Saved data entries >>
- - - -

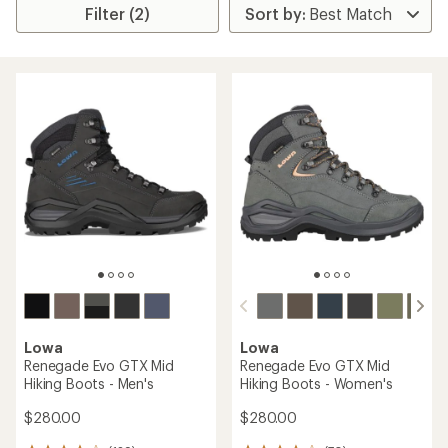
Filter (2)
Lowa
Lowa
Renegade Evo GTX Mid
Renegade Evo GTX Mid
Hiking Boots - Men's
Hiking Boots - Women's
$280.00
$280.00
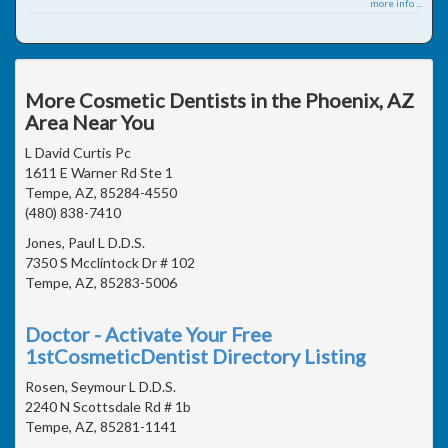
more info ...
More Cosmetic Dentists in the Phoenix, AZ
Area Near You
L David Curtis Pc
1611 E Warner Rd Ste 1
Tempe, AZ, 85284-4550
(480) 838-7410
Jones, Paul L D.D.S.
7350 S Mcclintock Dr # 102
Tempe, AZ, 85283-5006
Doctor - Activate Your Free
1stCosmeticDentist Directory Listing
Rosen, Seymour L D.D.S.
2240 N Scottsdale Rd # 1b
Tempe, AZ, 85281-1141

- - - -

What is required >>
Here the lines from the one with "Hiking Boots - Women's" through the last line of the data above need to be repeated exactly, both included, and any picture omitted.

Response to the task >>
Hiking Boots - Women's
$280.00
$280.00
more info ...
More Cosmetic Dentists in the Phoenix, AZ
Area Near You
L David Curtis Pc
1611 E Warner Rd Ste 1
Tempe, AZ, 85284-4550
(480) 838-7410
Jones, Paul L D.D.S.
7350 S Mcclintock Dr # 102
Tempe, AZ, 85283-5006
Doctor - Activate Your Free
1stCosmeticDentist Directory Listing
Rosen, Seymour L D.D.S.
2240 N Scottsdale Rd # 1b
Tempe, AZ, 85281-1141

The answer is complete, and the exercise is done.